Anthologie féminine/Eugénie de Guérin

Anthologie féminineBureau des causeries familières (p. 303-304).

EUGÉNIE DE GUÉRIN

(1805-1848)


Mlle Eugénie de Guérin avait une nature essentiellement littéraire et poétique. Spontanément elle s’est dévoilée sublime écrivain, et, si la mort ne l’avait enlevée à la fleur de l’âge, elle aurait laissé des œuvres nombreuses. On n’a d’elle qu’un recueil de lettres qui a suffi à sa réputation. De nombreuses éditions, qui se renouvellent sans cesse, en sont une preuve irréfutable.


LETTRE SUR LA MORT DE SON FRÈRE

Le 20 juillet (1840). — C’est une bien triste et précieuse relique que l’écriture des morts, reste, ou plutôt image de leur âme qui se trace sur le papier. Depuis plusieurs jours, j’ai regardé ainsi mon cher Maurice dans ses lettres que j’ai mises par ordre, paquet funèbre où tant de choses sont renfermées. Ô la belle intelligence, et quelle promission de trésors ! Plus je vis et plus je vois ce que nous avons perdu en Maurice.
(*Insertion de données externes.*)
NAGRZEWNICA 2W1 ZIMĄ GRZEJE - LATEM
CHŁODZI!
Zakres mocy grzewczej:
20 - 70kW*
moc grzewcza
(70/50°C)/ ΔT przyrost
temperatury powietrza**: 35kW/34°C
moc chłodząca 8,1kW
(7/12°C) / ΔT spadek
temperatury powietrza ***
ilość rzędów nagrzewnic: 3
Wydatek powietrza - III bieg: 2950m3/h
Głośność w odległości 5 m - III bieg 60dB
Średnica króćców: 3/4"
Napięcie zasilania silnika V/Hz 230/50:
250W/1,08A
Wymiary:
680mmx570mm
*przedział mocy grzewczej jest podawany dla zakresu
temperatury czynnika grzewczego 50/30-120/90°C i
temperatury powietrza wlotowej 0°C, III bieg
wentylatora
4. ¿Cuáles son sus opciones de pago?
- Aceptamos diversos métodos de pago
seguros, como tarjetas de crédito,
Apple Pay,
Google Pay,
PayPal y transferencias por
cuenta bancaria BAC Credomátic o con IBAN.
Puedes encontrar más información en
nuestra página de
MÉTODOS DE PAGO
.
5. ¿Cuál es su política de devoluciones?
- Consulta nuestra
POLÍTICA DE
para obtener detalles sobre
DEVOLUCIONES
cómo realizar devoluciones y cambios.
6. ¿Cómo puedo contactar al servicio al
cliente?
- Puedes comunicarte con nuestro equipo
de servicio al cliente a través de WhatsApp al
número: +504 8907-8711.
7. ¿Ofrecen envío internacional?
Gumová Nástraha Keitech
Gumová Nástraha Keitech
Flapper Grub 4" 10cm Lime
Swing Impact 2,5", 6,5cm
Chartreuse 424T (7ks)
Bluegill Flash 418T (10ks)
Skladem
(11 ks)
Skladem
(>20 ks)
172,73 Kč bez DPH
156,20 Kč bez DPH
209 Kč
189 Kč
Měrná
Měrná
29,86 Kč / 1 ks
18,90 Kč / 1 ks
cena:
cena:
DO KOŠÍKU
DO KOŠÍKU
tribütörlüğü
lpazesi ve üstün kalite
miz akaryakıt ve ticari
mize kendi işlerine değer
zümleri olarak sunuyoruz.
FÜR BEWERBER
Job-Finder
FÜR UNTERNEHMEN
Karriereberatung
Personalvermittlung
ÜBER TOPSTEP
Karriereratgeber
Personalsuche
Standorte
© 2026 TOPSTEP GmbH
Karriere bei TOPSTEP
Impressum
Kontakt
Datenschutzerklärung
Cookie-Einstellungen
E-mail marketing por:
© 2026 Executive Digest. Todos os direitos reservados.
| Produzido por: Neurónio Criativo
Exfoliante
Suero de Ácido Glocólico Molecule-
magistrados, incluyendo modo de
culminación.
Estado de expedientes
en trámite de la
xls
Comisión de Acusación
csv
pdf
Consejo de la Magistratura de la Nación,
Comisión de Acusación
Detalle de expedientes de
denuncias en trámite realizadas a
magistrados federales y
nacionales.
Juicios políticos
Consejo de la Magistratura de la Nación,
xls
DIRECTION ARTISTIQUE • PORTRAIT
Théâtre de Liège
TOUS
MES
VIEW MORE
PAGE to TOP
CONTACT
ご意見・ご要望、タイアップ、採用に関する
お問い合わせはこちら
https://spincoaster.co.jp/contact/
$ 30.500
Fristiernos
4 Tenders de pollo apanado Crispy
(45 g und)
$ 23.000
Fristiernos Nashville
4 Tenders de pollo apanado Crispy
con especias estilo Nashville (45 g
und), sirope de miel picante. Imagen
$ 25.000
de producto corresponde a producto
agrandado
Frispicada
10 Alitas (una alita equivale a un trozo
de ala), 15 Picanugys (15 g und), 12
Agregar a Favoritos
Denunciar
Par combien d’endroits n’était-il pas attachant ! Noble jeune homme, si distingué, d’une nature si élevée, rare et exquise, d’un idéal si beau, qu’il ne hantait rien que par la poésie : n’eût-il pas charmé par tous les charmes du cœur ?
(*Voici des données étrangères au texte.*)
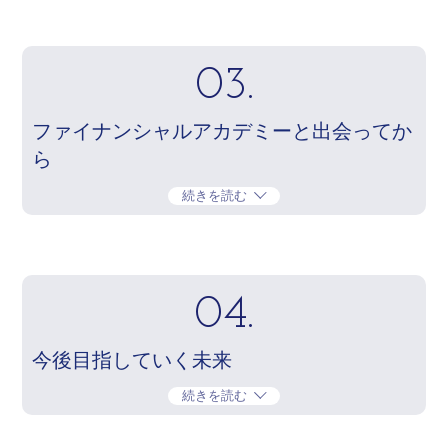
03.
ファイナンシャルアカデミーと出会ってか
ら
続きを読む
04.
今後目指していく未来
続きを読む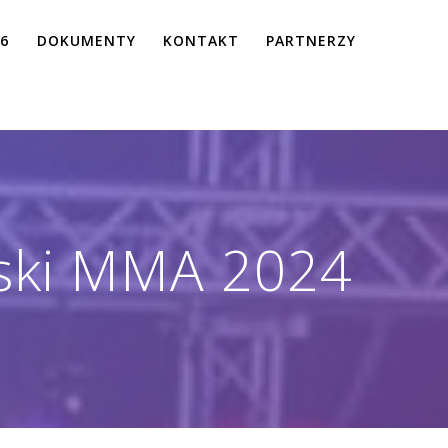
26
DOKUMENTY
KONTAKT
PARTNERZY
ski MMA 2024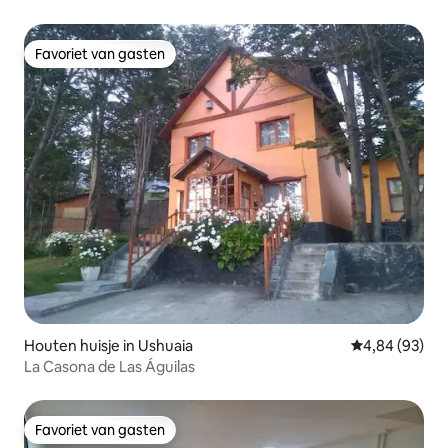
Favoriet van gasten
Favoriet van gasten
Houten huisje in Ushuaia
Gemiddelde be
4,84 (93)
La Casona de Las Águilas
Favoriet van gasten
Favoriet van gasten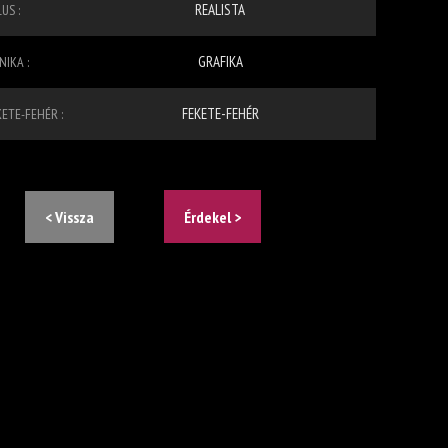
REALISTA
US :
GRAFIKA
IKA :
FEKETE-FEHÉR
KETE-FEHÉR :
< Vissza
Érdekel >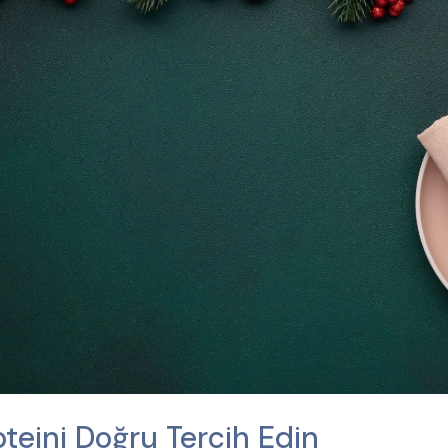
oteini Doğru Tercih Edin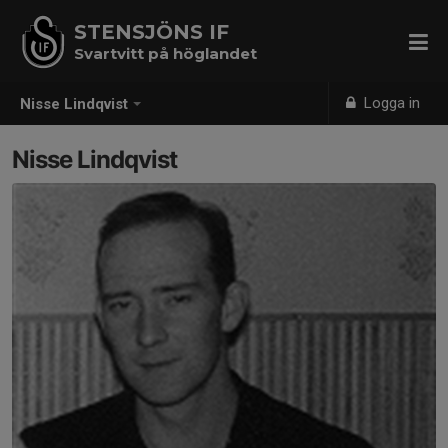
STENSJÖNS IF
Svartvitt på höglandet
Logga in
Nisse Lindqvist
Nisse Lindqvist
C’est bien vouloir s’enivrer de tristesse de revenir sur ce passé, de feuilleter ces papiers, de rouvrir ces cahiers pleins de lui. Ô puissance des souvenirs ! Ces choses mortes me font, je crois, plus l’impression que de leur vivant, et le ressentir est plus fort que le sentir. J’ai éprouvé cela maintes fois .......
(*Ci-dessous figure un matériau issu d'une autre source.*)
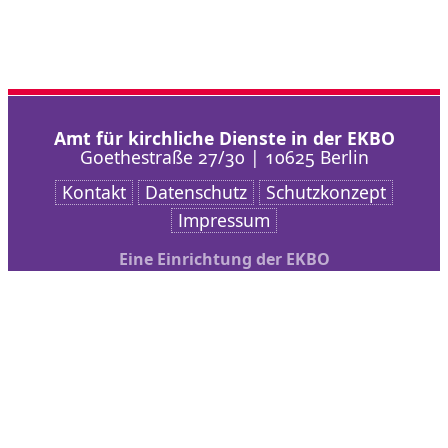
Amt für kirchliche Dienste in der EKBO
Goethestraße 27/30 | 10625 Berlin
Kontakt
Datenschutz
Schutzkonzept
Impressum
Eine Einrichtung der EKBO
Nach oben scrollen
AKD
Arbeitsschwerpunkte
Veranstaltungen
bibliothek + medien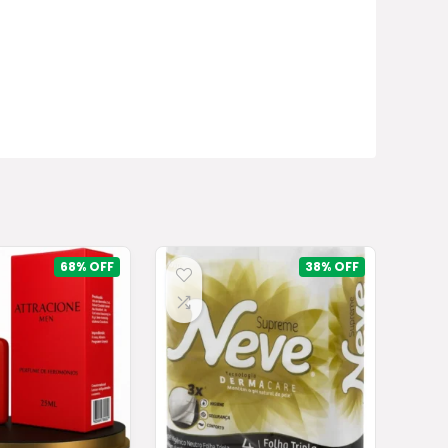
68%
38%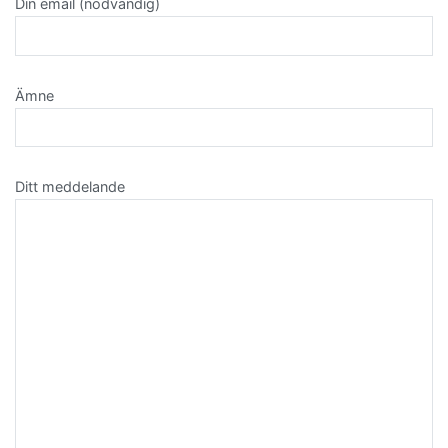
Din email (nödvändig)
Ämne
Ditt meddelande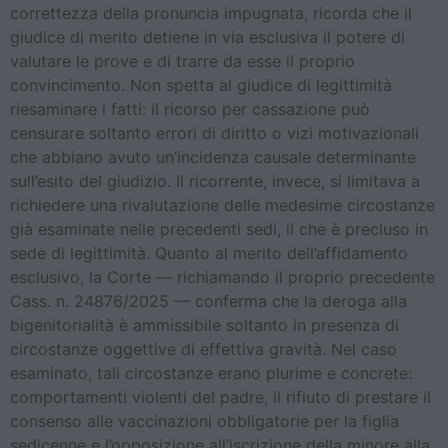
correttezza della pronuncia impugnata, ricorda che il
giudice di merito detiene in via esclusiva il potere di
valutare le prove e di trarre da esse il proprio
convincimento. Non spetta al giudice di legittimità
riesaminare i fatti: il ricorso per cassazione può
censurare soltanto errori di diritto o vizi motivazionali
che abbiano avuto un’incidenza causale determinante
sull’esito del giudizio. Il ricorrente, invece, si limitava a
richiedere una rivalutazione delle medesime circostanze
già esaminate nelle precedenti sedi, il che è precluso in
sede di legittimità. Quanto al merito dell’affidamento
esclusivo, la Corte — richiamando il proprio precedente
Cass. n. 24876/2025 — conferma che la deroga alla
bigenitorialità è ammissibile soltanto in presenza di
circostanze oggettive di effettiva gravità. Nel caso
esaminato, tali circostanze erano plurime e concrete:
comportamenti violenti del padre, il rifiuto di prestare il
consenso alle vaccinazioni obbligatorie per la figlia
sedicenne e l’opposizione all’iscrizione della minore alla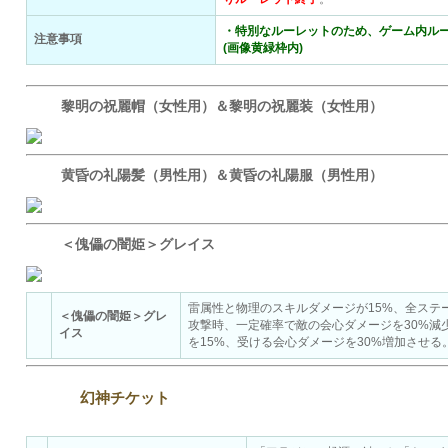
・特別なルーレットのため、ゲーム内ル
注意事項
(画像黄緑枠内)
黎明の祝麗帽（女性用）＆黎明の祝麗装（女性用）
黄昏の礼陽髪（男性用）＆黄昏の礼陽服（男性用）
＜傀儡の闇姫＞グレイス
雷属性と物理のスキルダメージが15%、全ステー
＜傀儡の闇姫＞グレ
攻撃時、一定確率で敵の会心ダメージを30%減
イス
を15%、受ける会心ダメージを30%増加させる
幻神チケット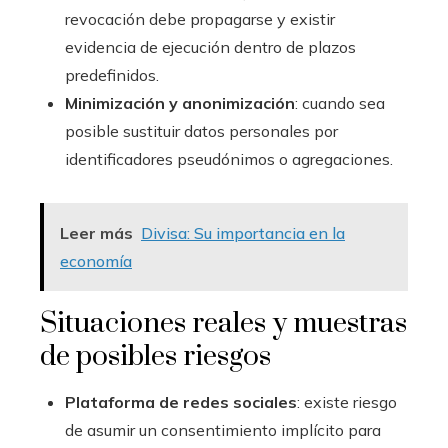
revocación debe propagarse y existir
evidencia de ejecución dentro de plazos
predefinidos.
Minimización y anonimización
: cuando sea
posible sustituir datos personales por
identificadores pseudónimos o agregaciones.
Leer más
Divisa: Su importancia en la
economía
Situaciones reales y muestras
de posibles riesgos
Plataforma de redes sociales
: existe riesgo
de asumir un consentimiento implícito para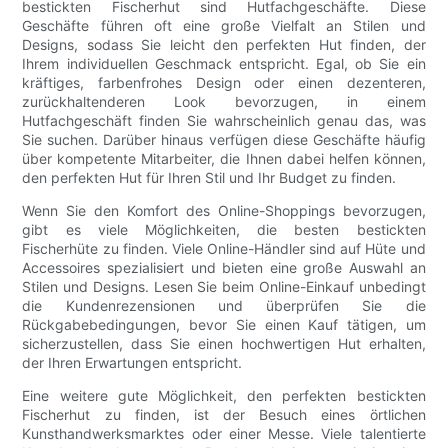
bestickten Fischerhut sind Hutfachgeschäfte. Diese
Geschäfte führen oft eine große Vielfalt an Stilen und
Designs, sodass Sie leicht den perfekten Hut finden, der
Ihrem individuellen Geschmack entspricht. Egal, ob Sie ein
kräftiges, farbenfrohes Design oder einen dezenteren,
zurückhaltenderen Look bevorzugen, in einem
Hutfachgeschäft finden Sie wahrscheinlich genau das, was
Sie suchen. Darüber hinaus verfügen diese Geschäfte häufig
über kompetente Mitarbeiter, die Ihnen dabei helfen können,
den perfekten Hut für Ihren Stil und Ihr Budget zu finden.
Wenn Sie den Komfort des Online-Shoppings bevorzugen,
gibt es viele Möglichkeiten, die besten bestickten
Fischerhüte zu finden. Viele Online-Händler sind auf Hüte und
Accessoires spezialisiert und bieten eine große Auswahl an
Stilen und Designs. Lesen Sie beim Online-Einkauf unbedingt
die Kundenrezensionen und überprüfen Sie die
Rückgabebedingungen, bevor Sie einen Kauf tätigen, um
sicherzustellen, dass Sie einen hochwertigen Hut erhalten,
der Ihren Erwartungen entspricht.
Eine weitere gute Möglichkeit, den perfekten bestickten
Fischerhut zu finden, ist der Besuch eines örtlichen
Kunsthandwerksmarktes oder einer Messe. Viele talentierte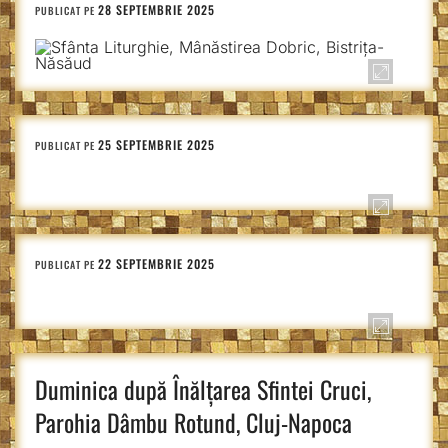
28 SEPTEMBRIE 2025
PUBLICAT PE
25 SEPTEMBRIE 2025
PUBLICAT PE
22 SEPTEMBRIE 2025
PUBLICAT PE
Duminica după Înălțarea Sfintei Cruci,
Parohia Dâmbu Rotund, Cluj-Napoca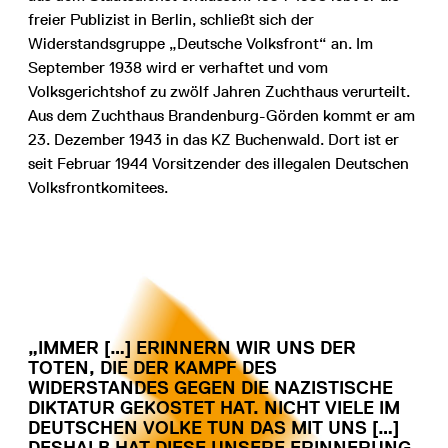
freier Publizist in Berlin, schließt sich der
Widerstandsgruppe „Deutsche Volksfront“ an. Im
September 1938 wird er verhaftet und vom
Volksgerichtshof zu zwölf Jahren Zuchthaus verurteilt.
Aus dem Zuchthaus Brandenburg-Görden kommt er am
23. Dezember 1943 in das KZ Buchenwald. Dort ist er
seit Februar 1944 Vorsitzender des illegalen Deutschen
Volksfrontkomitees.
„IMMER […] ERINNERN WIR UNS DER
TOTEN, DIE DER KAMPF DES
WIDERSTANDES GEGEN DIE NAZISTISCHE
DIKTATUR GEKOSTET HAT. NICHT VIELE IM
DEUTSCHEN VOLKE TUN DAS MIT UNS […]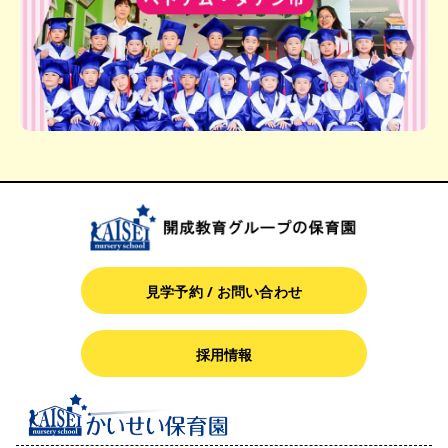
見学予約 / お問い合わせ
採用情報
Deux petits oiseaux, deux compagnons de ma chambrette, les bienvenus, qui chanteront quand j’écrirai, me feront musique et accompagnement comme les pianos qui jouaient à côté de Mme de Staël quand elle écrivait. Le son est inspirateur : je le comprends par ceux de la campagne, si légers, si aériens, si vagues, si au hasard et d’un si grand effet sur l’âme. Que doit-ce être d’une harmonie de science et de génie sur qui comprend cela, sur qui a reçu une organisation musicale, développée par l’étude et la connaissance de l’art ? Rien au monde n’est plus puissant sur l’âme, plus pénétrant. Je le comprends, mais ne le sens pas. Dans ma profonde ignorance, j’écouterais avec autant de plaisir un grillon qu’un violon. Les instruments n’agissent pas sur moi, ou bien peu. Il faut que j’y comprenne comme à un air simple ; mais les grands concerts, mais les opéras, mais les morceaux tant vantés, langue inconnue ! Quand je dis opéras, je n’en ai jamais ouï, seulement entendu des ouvertures sur les pianos.